Word for word, copy out the data below, omitting pictures.

RECORD EXTRACTS START

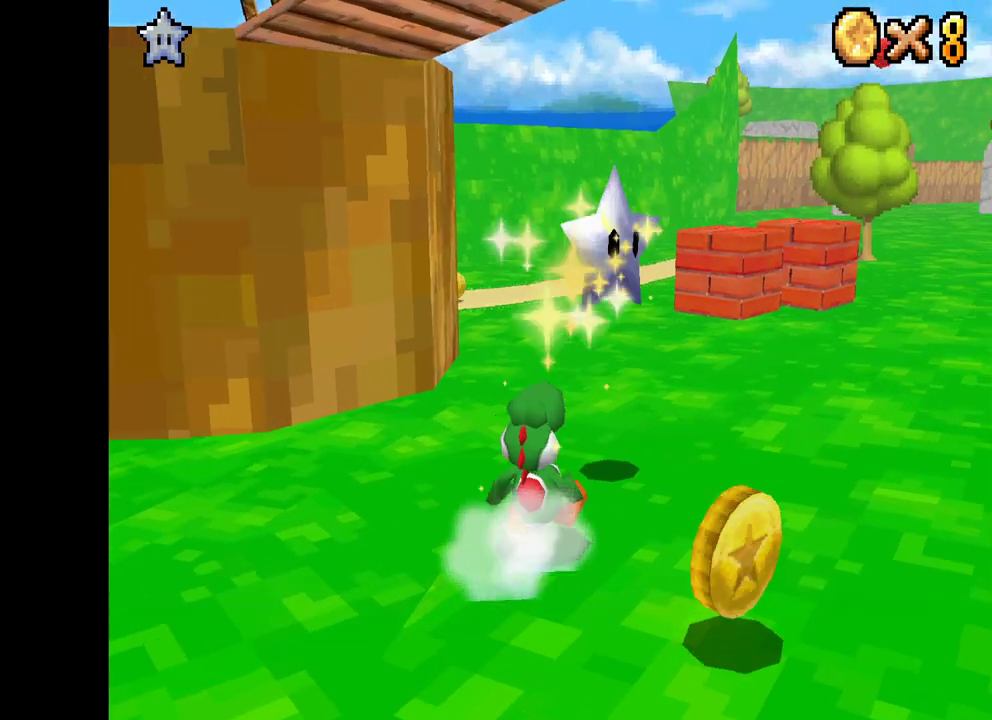
{"buttons": ["X", "DPAD_UP"], "left_stick": "center", "right_stick": "center", "events": [[83, "DPAD_RIGHT", "down"], [233, "A", "down"], [283, "DPAD_RIGHT", "up"], [317, "DPAD_RIGHT", "down"], [400, "A", "up"], [450, "DPAD_RIGHT", "up"]]}
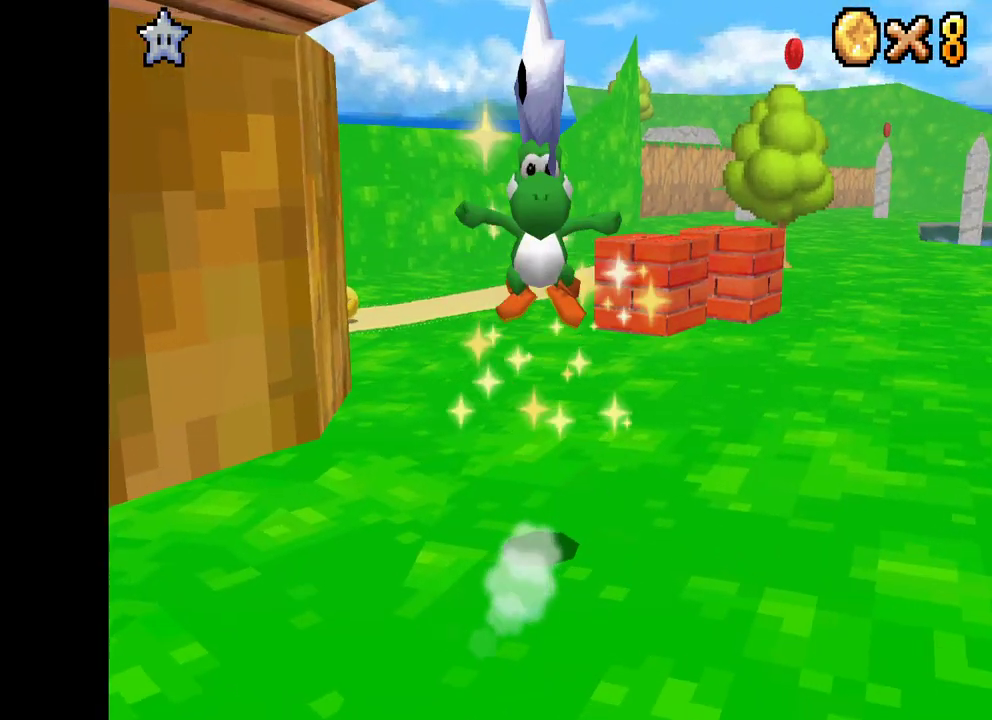
{"buttons": ["X"], "left_stick": "center", "right_stick": "center", "events": [[283, "DPAD_UP", "up"]]}
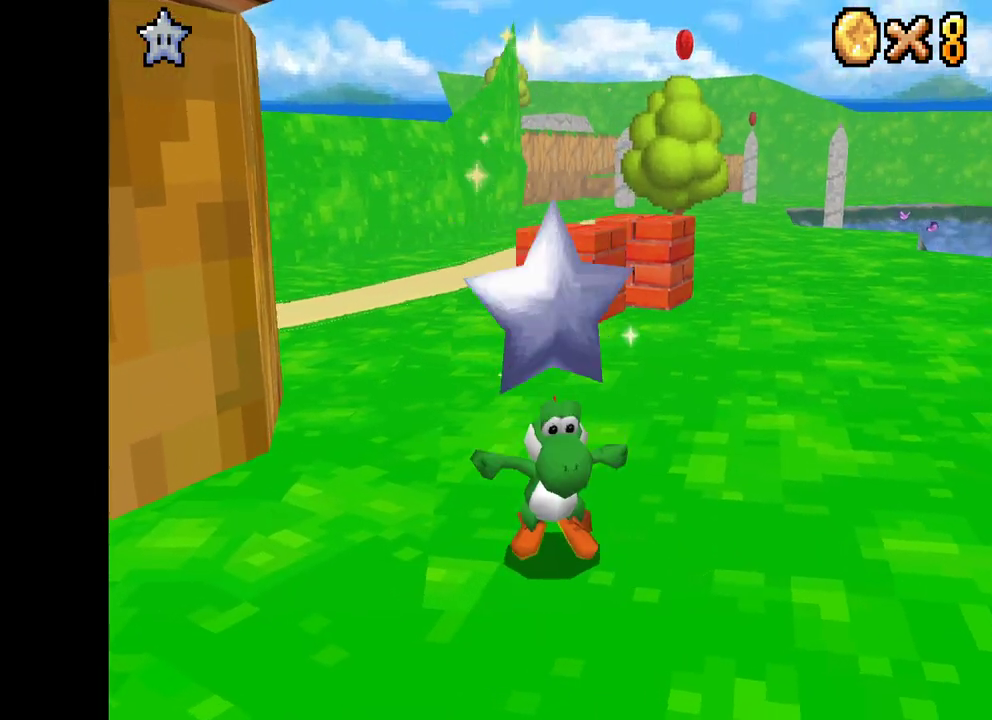
{"buttons": ["X"], "left_stick": "center", "right_stick": "center", "events": [[17, "DPAD_DOWN", "down"], [367, "DPAD_DOWN", "up"]]}
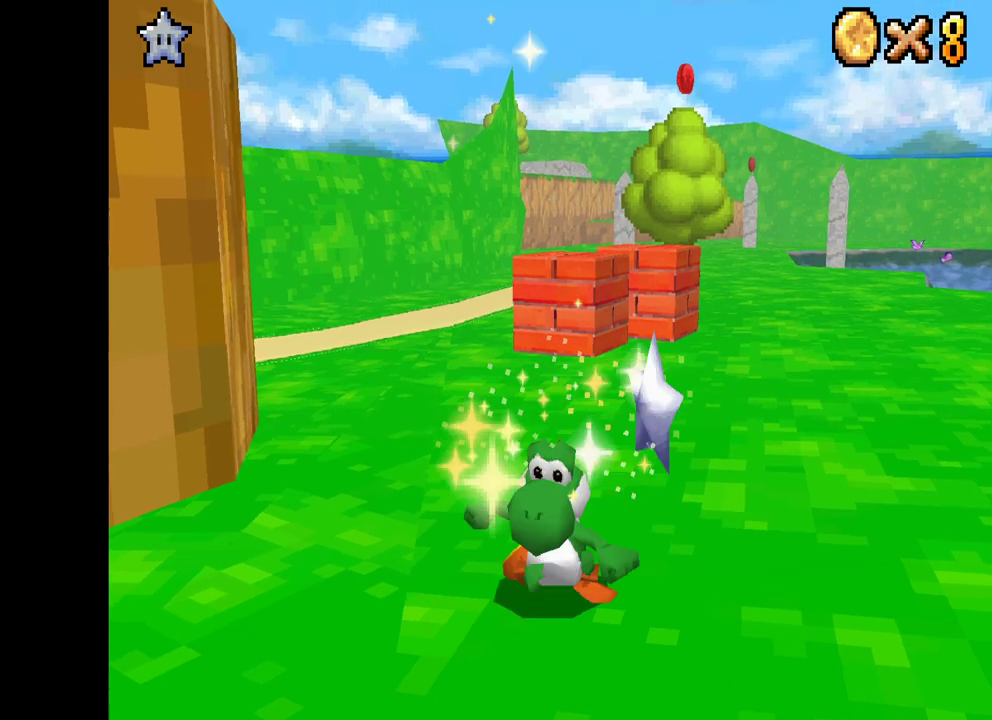
{"buttons": ["X", "DPAD_RIGHT"], "left_stick": "center", "right_stick": "center", "events": [[133, "DPAD_RIGHT", "down"]]}
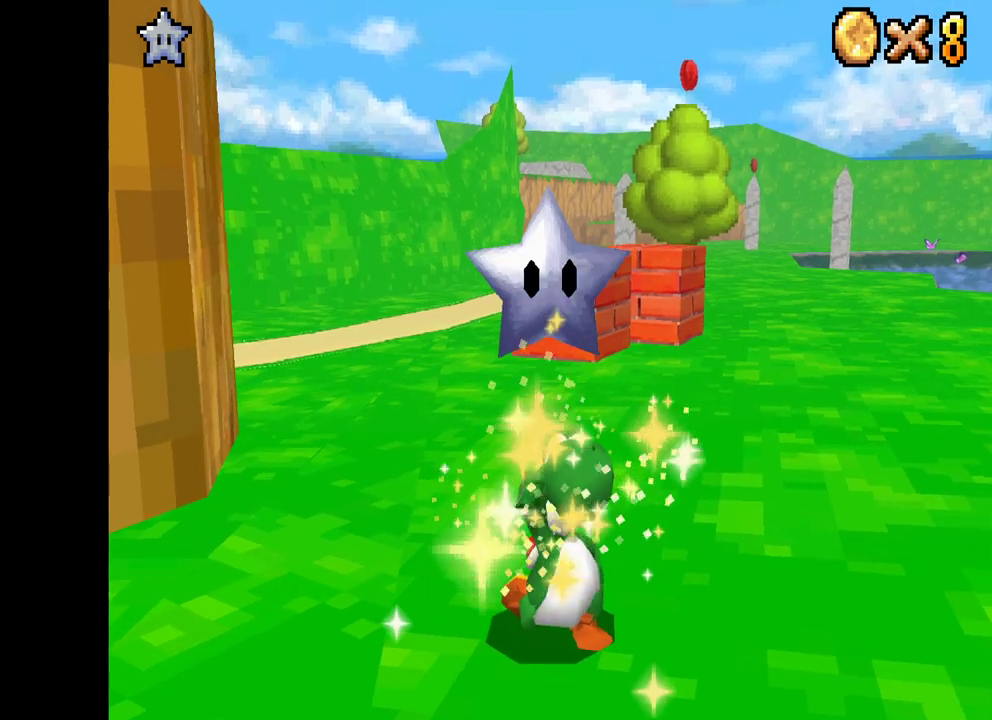
{"buttons": ["X"], "left_stick": "center", "right_stick": "center", "events": [[17, "DPAD_DOWN", "down"], [67, "DPAD_RIGHT", "up"], [200, "DPAD_LEFT", "down"], [483, "DPAD_DOWN", "up"], [500, "DPAD_LEFT", "up"]]}
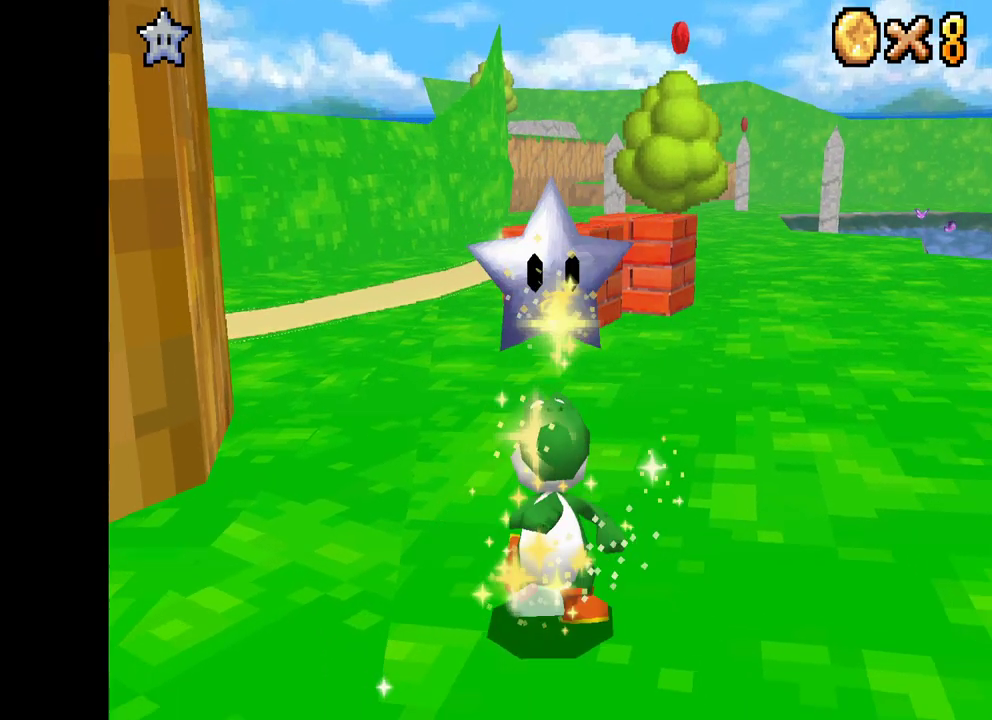
{"buttons": ["X", "DPAD_UP", "DPAD_RIGHT"], "left_stick": "center", "right_stick": "center", "events": [[33, "DPAD_RIGHT", "down"], [50, "DPAD_UP", "down"]]}
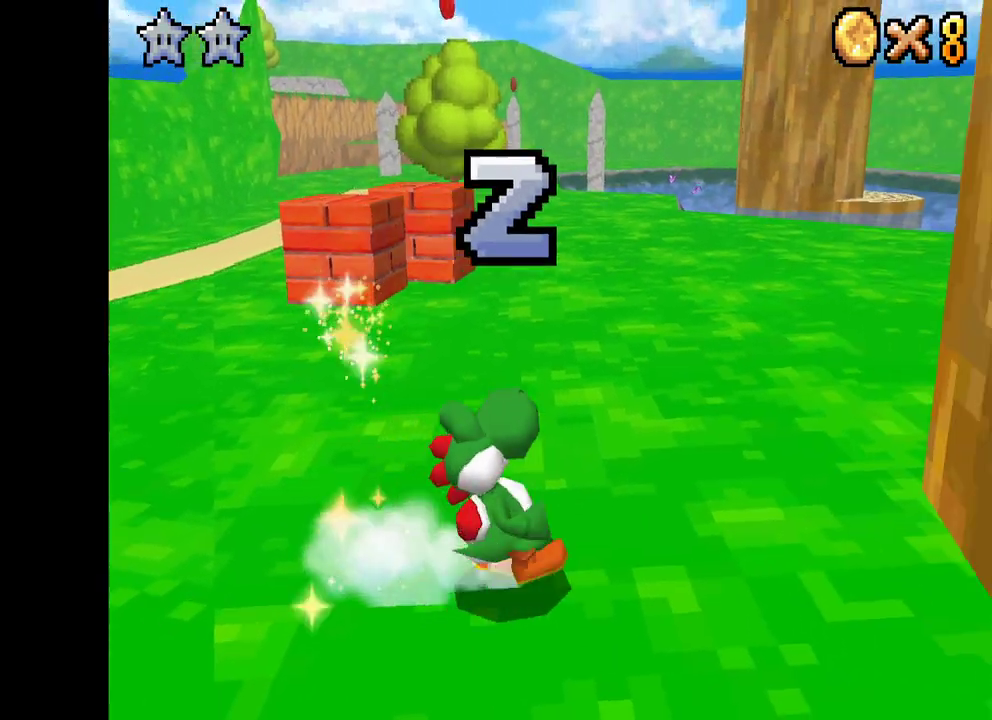
{"buttons": ["X", "DPAD_UP", "DPAD_LEFT"], "left_stick": "center", "right_stick": "center", "events": [[100, "DPAD_RIGHT", "up"], [467, "DPAD_LEFT", "down"]]}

RECORD EXTRACTS END

#### ANSWER AREA
{"buttons": ["X", "DPAD_UP"], "left_stick": "center", "right_stick": "center", "events": [[83, "DPAD_RIGHT", "down"], [233, "A", "down"], [283, "DPAD_RIGHT", "up"], [317, "DPAD_RIGHT", "down"], [400, "A", "up"], [450, "DPAD_RIGHT", "up"]]}
{"buttons": ["X"], "left_stick": "center", "right_stick": "center", "events": [[283, "DPAD_UP", "up"]]}
{"buttons": ["X"], "left_stick": "center", "right_stick": "center", "events": [[17, "DPAD_DOWN", "down"], [367, "DPAD_DOWN", "up"]]}
{"buttons": ["X", "DPAD_RIGHT"], "left_stick": "center", "right_stick": "center", "events": [[133, "DPAD_RIGHT", "down"]]}
{"buttons": ["X"], "left_stick": "center", "right_stick": "center", "events": [[17, "DPAD_DOWN", "down"], [67, "DPAD_RIGHT", "up"], [200, "DPAD_LEFT", "down"], [483, "DPAD_DOWN", "up"], [500, "DPAD_LEFT", "up"]]}
{"buttons": ["X", "DPAD_UP", "DPAD_RIGHT"], "left_stick": "center", "right_stick": "center", "events": [[33, "DPAD_RIGHT", "down"], [50, "DPAD_UP", "down"]]}
{"buttons": ["X", "DPAD_UP", "DPAD_LEFT"], "left_stick": "center", "right_stick": "center", "events": [[100, "DPAD_RIGHT", "up"], [467, "DPAD_LEFT", "down"]]}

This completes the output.